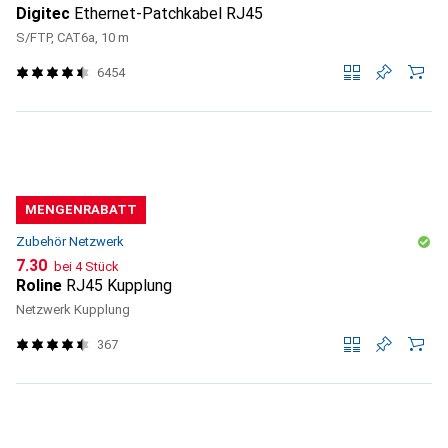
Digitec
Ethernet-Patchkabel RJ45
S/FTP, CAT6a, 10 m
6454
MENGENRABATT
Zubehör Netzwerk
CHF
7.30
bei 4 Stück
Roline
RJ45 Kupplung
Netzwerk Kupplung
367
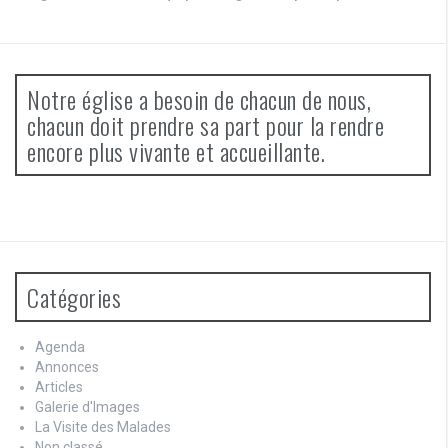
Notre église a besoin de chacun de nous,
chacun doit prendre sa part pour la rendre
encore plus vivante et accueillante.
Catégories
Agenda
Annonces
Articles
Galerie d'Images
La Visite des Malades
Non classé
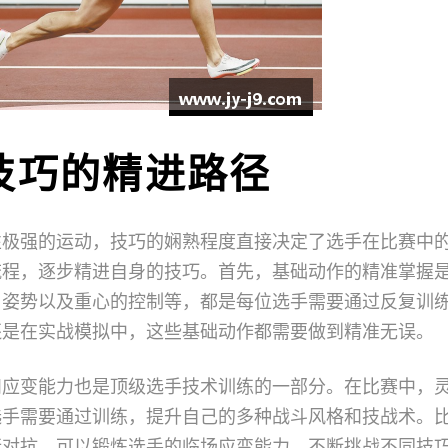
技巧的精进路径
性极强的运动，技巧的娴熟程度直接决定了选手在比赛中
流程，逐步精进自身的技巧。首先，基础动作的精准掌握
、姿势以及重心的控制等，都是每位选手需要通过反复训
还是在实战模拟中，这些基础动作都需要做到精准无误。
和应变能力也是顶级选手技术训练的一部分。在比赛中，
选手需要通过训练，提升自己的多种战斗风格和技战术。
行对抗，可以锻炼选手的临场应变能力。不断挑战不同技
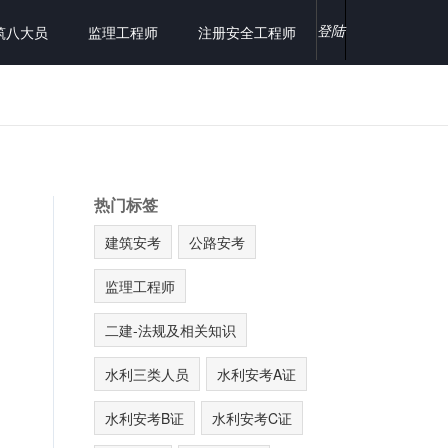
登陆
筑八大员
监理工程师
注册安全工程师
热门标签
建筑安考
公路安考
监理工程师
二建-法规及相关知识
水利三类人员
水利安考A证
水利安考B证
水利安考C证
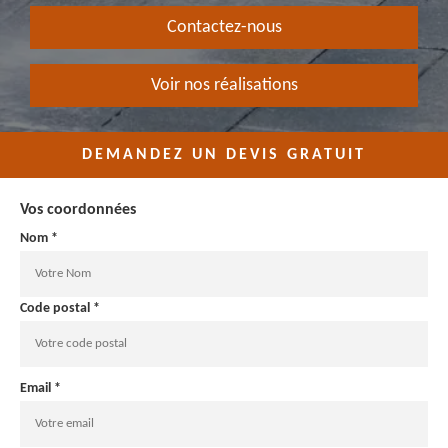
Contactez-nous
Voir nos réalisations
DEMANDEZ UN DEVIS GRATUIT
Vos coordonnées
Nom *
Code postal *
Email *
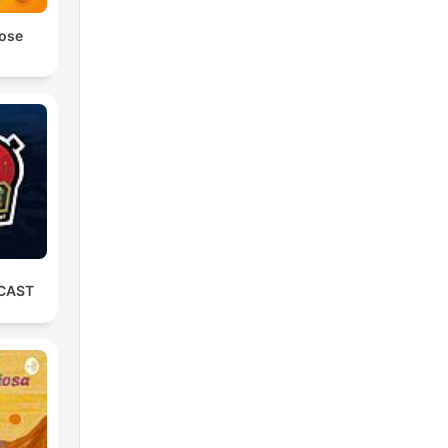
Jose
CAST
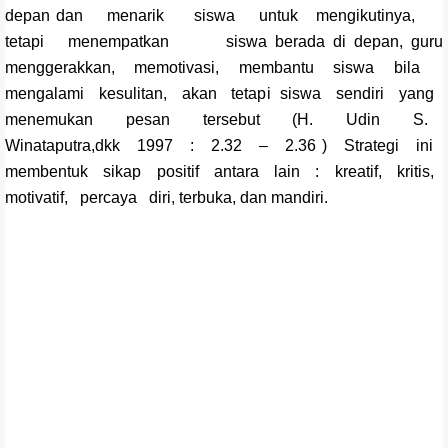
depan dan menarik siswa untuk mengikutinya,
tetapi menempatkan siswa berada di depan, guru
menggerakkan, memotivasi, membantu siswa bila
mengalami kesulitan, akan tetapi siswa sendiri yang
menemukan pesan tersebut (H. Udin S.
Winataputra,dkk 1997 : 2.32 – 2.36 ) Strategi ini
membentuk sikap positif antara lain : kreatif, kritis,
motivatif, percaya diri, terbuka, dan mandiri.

| Problem |
Your copy should hold exactly the lines from the one with "还是在实战模拟中，这些基础动作都需要做到精准无误。" through the end of the records, both included, and no pictures.

| Task output |
还是在实战模拟中，这些基础动作都需要做到精准无误。
和应变能力也是顶级选手技术训练的一部分。在比赛中，
选手需要通过训练，提升自己的多种战斗风格和技战术。
行对抗，可以锻炼选手的临场应变能力。不断挑战不同技
登陆
筑八大员
监理工程师
注册安全工程师
热门标签
建筑安考
公路安考
监理工程师
二建-法规及相关知识
水利三类人员
水利安考A证
水利安考B证
水利安考C证
Contactez-nous
Voir nos réalisations
DEMANDEZ UN DEVIS GRATUIT
Vos coordonnées
Nom *
Code postal *
Email *
Jose
CAST
depan dan menarik siswa untuk mengikutinya,
tetapi menempatkan siswa berada di depan, guru
menggerakkan, memotivasi, membantu siswa bila
mengalami kesulitan, akan tetapi siswa sendiri yang
menemukan pesan tersebut (H. Udin S.
Winataputra,dkk 1997 : 2.32 – 2.36 ) Strategi ini
membentuk sikap positif antara lain : kreatif, kritis,
motivatif, percaya diri, terbuka, dan mandiri.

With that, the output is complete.